Wednesday, August 26, 2015

Worth The Read: Interpreting Unclear Medicare Regulations and FCA Liability - U.S. ex rel Parker v. Space Coast Medical Associates, L.L.P.

Dear Readers:

I commend to you the analysis of the Middle District of Florida opinion, U.S. ex rel Space Coast Medical Associates, LLP, 2015 WL 1456122 (M.D. Fla. Feb. 6, 2015), by Arnold and Porter attorneys Mark D. Colley, Alan E. Reider, and Murad Hussain. Space Coast is another example wherein a court refused to find that a defendant "knowingly" submitted false claims when the Medicare regulations at issue were unclear and the defendant's interpretation of the regulations was not unreasonable.

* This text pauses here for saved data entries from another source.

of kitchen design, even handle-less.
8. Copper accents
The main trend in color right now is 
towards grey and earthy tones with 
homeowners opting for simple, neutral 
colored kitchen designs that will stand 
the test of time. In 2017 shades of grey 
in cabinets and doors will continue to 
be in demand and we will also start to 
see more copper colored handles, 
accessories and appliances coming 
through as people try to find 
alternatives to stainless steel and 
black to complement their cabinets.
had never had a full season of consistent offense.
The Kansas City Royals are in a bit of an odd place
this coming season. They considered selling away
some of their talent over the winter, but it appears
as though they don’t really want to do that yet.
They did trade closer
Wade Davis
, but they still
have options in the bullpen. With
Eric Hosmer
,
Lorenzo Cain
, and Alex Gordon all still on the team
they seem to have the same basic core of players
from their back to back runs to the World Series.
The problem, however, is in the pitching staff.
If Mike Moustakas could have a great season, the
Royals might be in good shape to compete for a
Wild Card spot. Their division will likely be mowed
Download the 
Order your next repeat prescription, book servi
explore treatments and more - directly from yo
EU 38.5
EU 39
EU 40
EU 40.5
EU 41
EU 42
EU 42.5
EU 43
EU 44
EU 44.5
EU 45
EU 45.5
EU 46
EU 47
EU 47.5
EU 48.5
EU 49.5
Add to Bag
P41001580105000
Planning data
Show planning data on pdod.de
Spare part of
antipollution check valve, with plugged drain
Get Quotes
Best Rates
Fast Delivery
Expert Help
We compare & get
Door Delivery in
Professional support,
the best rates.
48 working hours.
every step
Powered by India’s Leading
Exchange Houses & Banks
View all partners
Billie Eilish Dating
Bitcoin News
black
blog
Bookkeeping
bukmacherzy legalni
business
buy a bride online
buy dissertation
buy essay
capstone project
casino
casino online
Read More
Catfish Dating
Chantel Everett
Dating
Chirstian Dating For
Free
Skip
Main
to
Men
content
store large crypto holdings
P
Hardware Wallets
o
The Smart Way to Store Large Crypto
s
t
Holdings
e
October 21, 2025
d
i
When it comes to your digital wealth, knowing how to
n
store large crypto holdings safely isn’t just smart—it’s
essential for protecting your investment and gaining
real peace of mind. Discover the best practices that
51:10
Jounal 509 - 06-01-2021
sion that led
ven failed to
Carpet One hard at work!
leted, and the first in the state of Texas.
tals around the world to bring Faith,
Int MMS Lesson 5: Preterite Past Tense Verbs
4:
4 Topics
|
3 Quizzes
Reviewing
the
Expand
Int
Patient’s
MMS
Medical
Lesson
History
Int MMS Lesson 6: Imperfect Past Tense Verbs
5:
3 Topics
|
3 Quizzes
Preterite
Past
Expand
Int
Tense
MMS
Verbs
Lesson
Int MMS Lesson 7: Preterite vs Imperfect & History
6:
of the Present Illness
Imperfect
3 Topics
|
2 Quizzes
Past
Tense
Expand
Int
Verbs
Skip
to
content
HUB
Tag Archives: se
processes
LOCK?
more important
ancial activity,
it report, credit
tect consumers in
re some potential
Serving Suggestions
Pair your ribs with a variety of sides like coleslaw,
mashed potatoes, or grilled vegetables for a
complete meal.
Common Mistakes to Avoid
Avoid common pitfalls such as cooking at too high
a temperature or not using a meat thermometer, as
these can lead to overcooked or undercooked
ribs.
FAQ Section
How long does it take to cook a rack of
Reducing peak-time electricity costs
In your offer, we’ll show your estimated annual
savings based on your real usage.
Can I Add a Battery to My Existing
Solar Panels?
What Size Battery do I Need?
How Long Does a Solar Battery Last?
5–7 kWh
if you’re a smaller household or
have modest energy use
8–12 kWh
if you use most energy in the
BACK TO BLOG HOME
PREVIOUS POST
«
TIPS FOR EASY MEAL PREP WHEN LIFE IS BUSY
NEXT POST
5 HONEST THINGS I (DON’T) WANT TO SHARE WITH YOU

In this qui tam case, the relators alleged that physicians in an oncology practice failed to provide the proper level of supervision required by "Medicare guidelines." In its order granting the motion to dismiss filed by Messrs. Colley, Reider, and Hussain, the Court conducted a thorough analysis of these so called "guidelines" only to find after analyzing the regulations, the Medicare Benefit Policy Manual, and Local Coverage Determinations that they did not actually require "that radiation oncologists be the physicians who supervised the radiation therapists at issue" and that the regulatory authorities relied on by relators were not preconditions for payment of Medicare claims. Following cases such as U.S. ex rel Hixson v. Health Mgmt. System, Inc., 613 F.3d 1186, 1190 (8th Cir. 2010), the Court then went a step further and found that the Defendants did not knowingly submit a false claim because relators had not shown that "Defendants' interpretations of the regulations were unreasonable."